The next day, the normally independent Hannah was stuck to me like glue. I was her shelter from the bees that had her fearful. She knew if she was where I was, she was safe from harm. I did not turn her away because I want her to know that she is indeed safe where I am. My arms are always open to my children, and I will do whatever I am able to defend them.
God calls us His children. He tells us in Scripture we are adopted into His family and that He is our Father. This world is a very scary place. I am realizing this hard truth more and more as I grow older and see friends struggling with terminal illness and losing others suddenly to fatal accidents. Watching friends turn from their faith and marriages and abandon their children to seek "fun" has opened my eyes to some hard facts of this struggle we call life.

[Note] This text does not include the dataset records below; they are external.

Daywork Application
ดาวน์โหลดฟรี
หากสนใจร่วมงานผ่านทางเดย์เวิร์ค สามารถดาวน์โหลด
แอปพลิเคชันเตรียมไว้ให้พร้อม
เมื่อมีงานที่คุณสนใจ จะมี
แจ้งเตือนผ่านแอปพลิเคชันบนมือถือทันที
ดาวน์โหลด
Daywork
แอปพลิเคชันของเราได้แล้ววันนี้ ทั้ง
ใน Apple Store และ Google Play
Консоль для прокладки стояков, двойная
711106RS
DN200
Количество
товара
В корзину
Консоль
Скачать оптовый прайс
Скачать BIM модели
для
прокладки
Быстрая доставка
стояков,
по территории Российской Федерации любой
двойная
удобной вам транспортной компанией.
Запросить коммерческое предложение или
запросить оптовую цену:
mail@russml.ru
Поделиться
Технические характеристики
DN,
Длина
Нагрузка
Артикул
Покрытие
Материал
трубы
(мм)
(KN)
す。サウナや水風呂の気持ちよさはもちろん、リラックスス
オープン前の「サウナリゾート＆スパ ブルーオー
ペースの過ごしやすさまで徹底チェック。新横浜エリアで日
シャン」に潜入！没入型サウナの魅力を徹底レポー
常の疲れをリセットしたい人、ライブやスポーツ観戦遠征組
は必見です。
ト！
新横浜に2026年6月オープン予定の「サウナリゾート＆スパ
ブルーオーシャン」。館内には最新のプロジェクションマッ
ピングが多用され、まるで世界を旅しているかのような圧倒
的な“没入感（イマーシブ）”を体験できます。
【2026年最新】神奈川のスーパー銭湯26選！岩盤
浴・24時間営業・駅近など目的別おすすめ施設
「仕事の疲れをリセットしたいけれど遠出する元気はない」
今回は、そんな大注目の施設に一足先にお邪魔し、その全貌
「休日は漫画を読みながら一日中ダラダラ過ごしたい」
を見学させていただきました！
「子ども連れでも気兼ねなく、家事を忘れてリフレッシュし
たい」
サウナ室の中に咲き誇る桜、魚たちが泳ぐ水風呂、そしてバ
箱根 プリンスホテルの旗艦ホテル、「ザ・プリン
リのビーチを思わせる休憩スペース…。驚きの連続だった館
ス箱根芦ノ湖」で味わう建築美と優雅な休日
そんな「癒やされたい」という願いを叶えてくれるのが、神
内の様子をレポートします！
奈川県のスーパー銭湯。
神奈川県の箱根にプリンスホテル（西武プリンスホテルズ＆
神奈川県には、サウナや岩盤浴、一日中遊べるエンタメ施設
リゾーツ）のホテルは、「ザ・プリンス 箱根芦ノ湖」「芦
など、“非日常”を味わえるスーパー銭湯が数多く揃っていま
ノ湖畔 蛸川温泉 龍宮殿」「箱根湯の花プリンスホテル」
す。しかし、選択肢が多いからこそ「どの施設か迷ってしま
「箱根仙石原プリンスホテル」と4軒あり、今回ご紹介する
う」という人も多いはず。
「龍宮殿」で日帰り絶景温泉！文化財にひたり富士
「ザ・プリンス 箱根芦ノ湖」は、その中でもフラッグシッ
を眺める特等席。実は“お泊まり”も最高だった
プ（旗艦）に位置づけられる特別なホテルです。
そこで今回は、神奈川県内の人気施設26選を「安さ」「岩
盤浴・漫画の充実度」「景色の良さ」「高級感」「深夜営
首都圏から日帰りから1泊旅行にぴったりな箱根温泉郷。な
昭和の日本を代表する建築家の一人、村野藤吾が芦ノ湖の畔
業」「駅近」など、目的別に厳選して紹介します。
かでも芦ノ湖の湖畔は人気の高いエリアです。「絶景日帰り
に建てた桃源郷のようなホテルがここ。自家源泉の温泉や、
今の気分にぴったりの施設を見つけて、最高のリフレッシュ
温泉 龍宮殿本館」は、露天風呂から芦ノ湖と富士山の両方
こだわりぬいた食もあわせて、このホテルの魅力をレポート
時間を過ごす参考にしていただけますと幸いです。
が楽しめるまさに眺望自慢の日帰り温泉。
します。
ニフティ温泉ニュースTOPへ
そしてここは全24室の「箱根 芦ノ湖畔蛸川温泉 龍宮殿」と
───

At 42, I still need and long for the comfort of a parent. The Ultimate Parent is right there waiting for me to run into His loving, sheltering arms for the love, comfort and protection I seek. He will never tell me I no longer have Him as a parent. Since I am covered in the Blood of the Lamb, He will always be there! Like Hannah, I am going to continue to dwell in His presence because I know He offers shelter from every storm. He offers that same shelter to anyone who sincerely seeks Him. He even offers a challenge: Psalm 34:8 O taste and see that the LORD is good: blessed is the man that trusteth in him.